Given text =>
I later found another blog post on regexes in Z3 by Phillip Schanely who sadly had already implemented a very similar function! Perhaps it should be added to the Z3 Python bindings themselves.

Regexes in roles

Let’s put it all together. Consider a role giving access to nodes running fooapp in a certain set of datacenters:

allow:
  node_labels:
    location: 'us-east-[\w]+'
    running: 'fooapp'

We can represent this role in Z3 as follows (note this role has no constraints involving user traits):

import z3
from role_analyzer import regex_to_z3_expr
import sre_parse

node_location = z3.String('node_location')
node_running = z3.String('node_running')
location_regex = regex_to_z3_expr(sre_parse.parse('us-east-[\w]+'))

role = z3.And(z3.InRe(node_location, location_regex), node_running == z3.StringVal('fooapp'))

We’re using the z3.InRe function so our regex becomes a constraint on a string variable: whatever value the variable takes on, it must match that regex.

That’s pretty much it! At a high level, that’s how you build an analysis engine for a RBAC system in Z3.

Complications

There are, of course, many additional issues you need to handle to make the step from this blog post to a real-world RBAC analysis system. Here I’ll go over a few of them.

Required work =>
**a.** In the passage on regexes in Z3 roles, which function turns a regex into a constraint on a string variable?
**b.** Name every function called with the "z3." prefix in the code of the passage on regexes in Z3 roles.
**c.** Please carry the passage on regexes in Z3 roles forward from its last sentence.

[Multi-view scene reconstruction data]
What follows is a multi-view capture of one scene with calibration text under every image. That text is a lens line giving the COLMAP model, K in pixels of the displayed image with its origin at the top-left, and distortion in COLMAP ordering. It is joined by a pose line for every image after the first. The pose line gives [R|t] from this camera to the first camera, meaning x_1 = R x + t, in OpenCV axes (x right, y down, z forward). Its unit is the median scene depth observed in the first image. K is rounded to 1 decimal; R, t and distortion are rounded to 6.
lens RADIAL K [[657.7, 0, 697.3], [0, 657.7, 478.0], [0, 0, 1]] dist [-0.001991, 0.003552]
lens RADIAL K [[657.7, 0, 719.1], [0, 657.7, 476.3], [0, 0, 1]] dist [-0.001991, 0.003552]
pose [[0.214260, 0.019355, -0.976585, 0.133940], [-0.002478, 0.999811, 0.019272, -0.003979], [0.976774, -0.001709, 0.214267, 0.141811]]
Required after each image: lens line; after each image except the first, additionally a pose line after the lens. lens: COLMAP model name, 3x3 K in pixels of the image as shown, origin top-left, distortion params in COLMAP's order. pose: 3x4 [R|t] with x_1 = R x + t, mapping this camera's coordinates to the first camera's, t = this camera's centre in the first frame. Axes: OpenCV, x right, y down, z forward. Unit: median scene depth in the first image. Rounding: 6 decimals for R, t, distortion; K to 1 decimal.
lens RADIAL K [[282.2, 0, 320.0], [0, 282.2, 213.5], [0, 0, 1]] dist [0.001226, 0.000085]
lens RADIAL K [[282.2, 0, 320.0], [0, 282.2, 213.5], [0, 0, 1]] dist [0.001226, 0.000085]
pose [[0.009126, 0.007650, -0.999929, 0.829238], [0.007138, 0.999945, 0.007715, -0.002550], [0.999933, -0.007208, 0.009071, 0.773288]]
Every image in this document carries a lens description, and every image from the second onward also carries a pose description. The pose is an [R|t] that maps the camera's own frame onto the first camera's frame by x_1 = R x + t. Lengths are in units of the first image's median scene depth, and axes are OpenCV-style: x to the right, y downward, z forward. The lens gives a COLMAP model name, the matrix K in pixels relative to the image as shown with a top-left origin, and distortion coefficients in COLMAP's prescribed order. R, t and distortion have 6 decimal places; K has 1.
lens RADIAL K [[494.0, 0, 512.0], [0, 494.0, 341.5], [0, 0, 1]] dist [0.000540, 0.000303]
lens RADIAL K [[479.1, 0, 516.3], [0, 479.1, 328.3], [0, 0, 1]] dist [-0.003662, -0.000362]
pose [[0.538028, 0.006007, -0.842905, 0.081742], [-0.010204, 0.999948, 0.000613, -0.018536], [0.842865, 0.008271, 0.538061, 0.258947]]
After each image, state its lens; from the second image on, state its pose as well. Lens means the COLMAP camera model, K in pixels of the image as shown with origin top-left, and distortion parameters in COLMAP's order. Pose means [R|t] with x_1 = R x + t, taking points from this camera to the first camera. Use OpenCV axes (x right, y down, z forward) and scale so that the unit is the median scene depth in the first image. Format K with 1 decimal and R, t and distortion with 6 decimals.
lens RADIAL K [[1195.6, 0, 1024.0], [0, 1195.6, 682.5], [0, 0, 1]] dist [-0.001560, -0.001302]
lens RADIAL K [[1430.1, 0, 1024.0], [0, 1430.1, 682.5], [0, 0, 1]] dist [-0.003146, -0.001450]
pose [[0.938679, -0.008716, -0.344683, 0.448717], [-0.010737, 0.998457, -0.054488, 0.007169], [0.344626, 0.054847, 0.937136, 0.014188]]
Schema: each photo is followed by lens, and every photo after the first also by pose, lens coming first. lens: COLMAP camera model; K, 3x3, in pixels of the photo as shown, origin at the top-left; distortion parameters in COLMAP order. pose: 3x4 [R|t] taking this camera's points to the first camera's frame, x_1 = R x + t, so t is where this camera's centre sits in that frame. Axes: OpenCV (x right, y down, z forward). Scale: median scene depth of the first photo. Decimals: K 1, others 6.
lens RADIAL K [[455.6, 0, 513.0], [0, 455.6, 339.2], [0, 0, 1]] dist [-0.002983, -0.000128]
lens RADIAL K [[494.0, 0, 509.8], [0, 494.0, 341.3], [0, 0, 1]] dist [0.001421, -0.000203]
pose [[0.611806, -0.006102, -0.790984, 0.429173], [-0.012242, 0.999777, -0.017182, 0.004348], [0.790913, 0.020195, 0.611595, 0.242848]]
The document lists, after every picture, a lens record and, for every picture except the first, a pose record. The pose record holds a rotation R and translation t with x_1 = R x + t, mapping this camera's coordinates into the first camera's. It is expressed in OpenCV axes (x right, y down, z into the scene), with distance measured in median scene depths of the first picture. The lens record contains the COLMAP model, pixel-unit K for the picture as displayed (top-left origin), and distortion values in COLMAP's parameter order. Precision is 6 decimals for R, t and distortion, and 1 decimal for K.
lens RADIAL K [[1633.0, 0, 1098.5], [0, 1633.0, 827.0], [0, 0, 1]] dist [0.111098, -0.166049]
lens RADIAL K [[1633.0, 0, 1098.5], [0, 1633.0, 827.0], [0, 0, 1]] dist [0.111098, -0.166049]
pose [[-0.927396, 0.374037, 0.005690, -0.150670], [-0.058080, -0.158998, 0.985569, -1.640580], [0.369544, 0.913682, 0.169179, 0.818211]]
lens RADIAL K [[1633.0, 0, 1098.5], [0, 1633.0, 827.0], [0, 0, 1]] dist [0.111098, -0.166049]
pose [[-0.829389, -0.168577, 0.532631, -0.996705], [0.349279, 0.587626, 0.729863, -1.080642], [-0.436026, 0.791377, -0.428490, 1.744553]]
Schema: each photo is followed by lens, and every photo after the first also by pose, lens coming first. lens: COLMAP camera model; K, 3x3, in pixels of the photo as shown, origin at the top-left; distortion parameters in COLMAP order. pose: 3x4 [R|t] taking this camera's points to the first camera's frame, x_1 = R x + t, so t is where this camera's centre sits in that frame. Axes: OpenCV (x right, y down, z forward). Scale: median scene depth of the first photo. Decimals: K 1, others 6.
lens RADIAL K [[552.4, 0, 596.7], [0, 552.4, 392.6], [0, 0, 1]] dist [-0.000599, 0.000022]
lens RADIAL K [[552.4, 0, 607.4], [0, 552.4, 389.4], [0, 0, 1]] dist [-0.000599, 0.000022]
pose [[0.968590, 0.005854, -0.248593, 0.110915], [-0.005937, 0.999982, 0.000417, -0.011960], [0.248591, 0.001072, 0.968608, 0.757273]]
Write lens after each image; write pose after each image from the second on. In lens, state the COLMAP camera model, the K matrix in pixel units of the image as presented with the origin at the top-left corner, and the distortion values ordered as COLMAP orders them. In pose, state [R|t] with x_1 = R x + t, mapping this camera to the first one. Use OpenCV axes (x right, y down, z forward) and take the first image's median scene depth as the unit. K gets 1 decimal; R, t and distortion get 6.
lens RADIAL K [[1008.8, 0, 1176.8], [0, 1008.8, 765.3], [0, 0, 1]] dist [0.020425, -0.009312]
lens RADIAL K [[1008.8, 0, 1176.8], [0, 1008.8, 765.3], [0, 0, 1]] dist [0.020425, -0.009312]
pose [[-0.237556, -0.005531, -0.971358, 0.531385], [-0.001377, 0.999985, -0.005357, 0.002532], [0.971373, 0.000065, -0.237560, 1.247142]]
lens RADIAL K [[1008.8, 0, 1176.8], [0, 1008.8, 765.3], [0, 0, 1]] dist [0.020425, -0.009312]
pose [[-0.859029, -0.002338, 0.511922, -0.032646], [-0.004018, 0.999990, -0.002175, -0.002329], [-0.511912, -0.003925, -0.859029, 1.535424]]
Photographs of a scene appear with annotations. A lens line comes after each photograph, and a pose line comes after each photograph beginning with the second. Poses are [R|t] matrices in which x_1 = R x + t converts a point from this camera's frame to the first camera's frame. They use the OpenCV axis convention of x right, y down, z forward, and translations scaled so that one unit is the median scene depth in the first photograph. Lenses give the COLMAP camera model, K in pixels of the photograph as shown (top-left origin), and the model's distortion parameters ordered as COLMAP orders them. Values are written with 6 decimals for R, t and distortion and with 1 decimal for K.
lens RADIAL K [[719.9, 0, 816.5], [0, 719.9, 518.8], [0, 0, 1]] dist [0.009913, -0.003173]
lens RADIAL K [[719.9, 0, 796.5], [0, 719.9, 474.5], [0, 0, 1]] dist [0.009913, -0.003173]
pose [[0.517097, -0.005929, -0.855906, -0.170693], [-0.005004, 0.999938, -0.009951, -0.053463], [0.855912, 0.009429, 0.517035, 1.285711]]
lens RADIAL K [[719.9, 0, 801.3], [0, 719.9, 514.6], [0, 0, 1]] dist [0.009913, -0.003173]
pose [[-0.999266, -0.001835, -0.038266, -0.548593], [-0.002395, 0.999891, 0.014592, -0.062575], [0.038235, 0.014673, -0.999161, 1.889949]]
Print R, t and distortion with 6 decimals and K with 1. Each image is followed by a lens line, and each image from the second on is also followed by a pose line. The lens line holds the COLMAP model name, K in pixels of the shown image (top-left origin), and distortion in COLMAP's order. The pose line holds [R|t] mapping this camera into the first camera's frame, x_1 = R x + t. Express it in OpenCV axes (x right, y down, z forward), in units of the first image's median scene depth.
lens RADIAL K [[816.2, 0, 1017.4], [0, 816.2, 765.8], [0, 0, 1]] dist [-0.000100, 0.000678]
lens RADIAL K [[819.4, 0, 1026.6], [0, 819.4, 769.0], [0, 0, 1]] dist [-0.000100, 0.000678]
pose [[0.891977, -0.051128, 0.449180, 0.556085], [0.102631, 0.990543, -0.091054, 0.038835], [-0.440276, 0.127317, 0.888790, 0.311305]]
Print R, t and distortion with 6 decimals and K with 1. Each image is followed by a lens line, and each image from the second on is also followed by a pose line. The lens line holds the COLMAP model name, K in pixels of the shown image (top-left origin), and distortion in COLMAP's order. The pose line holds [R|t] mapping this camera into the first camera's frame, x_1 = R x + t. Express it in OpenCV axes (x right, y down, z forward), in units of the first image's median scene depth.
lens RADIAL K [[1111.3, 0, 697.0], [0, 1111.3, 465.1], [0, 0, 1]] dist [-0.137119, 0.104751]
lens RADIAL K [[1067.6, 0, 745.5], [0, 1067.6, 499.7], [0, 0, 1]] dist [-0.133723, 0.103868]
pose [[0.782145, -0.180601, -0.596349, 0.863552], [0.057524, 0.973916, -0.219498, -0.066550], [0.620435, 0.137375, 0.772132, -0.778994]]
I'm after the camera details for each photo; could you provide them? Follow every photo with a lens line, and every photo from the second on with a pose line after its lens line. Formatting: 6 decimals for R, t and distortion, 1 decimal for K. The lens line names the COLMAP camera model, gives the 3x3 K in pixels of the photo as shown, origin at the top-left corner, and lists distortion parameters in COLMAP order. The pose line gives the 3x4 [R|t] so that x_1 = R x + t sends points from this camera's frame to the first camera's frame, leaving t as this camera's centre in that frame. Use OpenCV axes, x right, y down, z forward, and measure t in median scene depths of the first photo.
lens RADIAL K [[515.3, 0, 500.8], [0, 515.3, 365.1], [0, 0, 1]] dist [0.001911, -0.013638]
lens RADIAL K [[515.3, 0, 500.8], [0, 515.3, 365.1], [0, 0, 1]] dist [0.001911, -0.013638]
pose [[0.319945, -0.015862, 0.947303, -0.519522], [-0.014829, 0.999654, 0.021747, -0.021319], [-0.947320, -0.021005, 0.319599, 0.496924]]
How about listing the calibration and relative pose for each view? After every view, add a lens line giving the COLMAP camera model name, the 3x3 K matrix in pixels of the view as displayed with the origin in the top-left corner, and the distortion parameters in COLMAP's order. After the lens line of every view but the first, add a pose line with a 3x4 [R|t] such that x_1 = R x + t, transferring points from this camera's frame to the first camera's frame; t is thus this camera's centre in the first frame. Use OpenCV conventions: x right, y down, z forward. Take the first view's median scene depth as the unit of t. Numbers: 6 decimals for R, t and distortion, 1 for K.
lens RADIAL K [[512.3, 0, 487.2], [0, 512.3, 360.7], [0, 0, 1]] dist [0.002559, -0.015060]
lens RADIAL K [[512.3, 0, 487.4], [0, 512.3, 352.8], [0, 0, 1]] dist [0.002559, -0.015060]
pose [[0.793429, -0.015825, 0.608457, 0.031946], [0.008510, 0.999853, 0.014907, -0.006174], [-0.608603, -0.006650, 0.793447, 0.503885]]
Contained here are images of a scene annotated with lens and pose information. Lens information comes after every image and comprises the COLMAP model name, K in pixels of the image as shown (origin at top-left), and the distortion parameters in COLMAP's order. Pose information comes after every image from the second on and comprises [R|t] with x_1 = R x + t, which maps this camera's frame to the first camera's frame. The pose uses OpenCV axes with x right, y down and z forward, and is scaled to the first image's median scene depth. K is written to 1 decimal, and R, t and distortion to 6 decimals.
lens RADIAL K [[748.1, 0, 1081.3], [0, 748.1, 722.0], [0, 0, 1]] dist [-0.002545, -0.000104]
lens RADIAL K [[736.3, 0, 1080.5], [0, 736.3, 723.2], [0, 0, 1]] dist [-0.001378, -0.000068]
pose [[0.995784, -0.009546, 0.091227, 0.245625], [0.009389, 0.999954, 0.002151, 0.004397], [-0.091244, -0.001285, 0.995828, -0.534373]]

Answers per task =>
**a.** z3.InRe

**b.** z3.String, z3.And, z3.InRe, z3.StringVal

**c.**
We’ve been cheating a bit in our representation of roles, specifically the string variables. Instead of giving each user trait or node label a separate variable, you probably want to model them all as a map from strings to strings. Z3 has the concept of uninterpreted functions, where you can apply constraints over functions mapping from some domain type (possibly multiple) to a range type. The solver then generates an actual implementation of the function satisfying your constraints - pretty neat! Of course, the generated functions usually make very little sense to humans as written so don’t expect to be unemployed by Z3 anytime in the near future. Anyway, I made heavy use of constraints over uninterpreted function in my implementation of the Teleport RBAC analysis engine. Of course, there are many, many ways to model things in Z3 so it’s possible you’ll find something that works even better - maybe even just a whole bunch of variables, like in this post!

In Teleport RBAC, nodes must possess labels corresponding to all constraints in a role. They are otherwise rejected by default: if a role has a constraint over the location label, and a node doesn’t provide any value for the location label, the role will not allow access to the node regardless of any of the other constraints or labels. This means you have to model the required set of label keys in Z3 somehow. Z3 actually has a z3.Set sort, so you’d think this would be easy! You can indeed use constraints over z3.Set, but it’s quite heavyweight; I opted for constraints over an uninterpreted function from strings to bools. That isn’t quite the end of it. This approach works for comparing two roles, but fails when checking whether a role admits a user to a node for conformance testing. The reason is quite funny: if you have a large set of constraints over what strings need to be in a set, the solver will just use the set containing all strings! In terms of uninterpreted functions, this is just the function that always returns true. So you also have to write constraints about what strings are not in the set. However, it’s possible this confusion could be alleviated by using a different representation for sets.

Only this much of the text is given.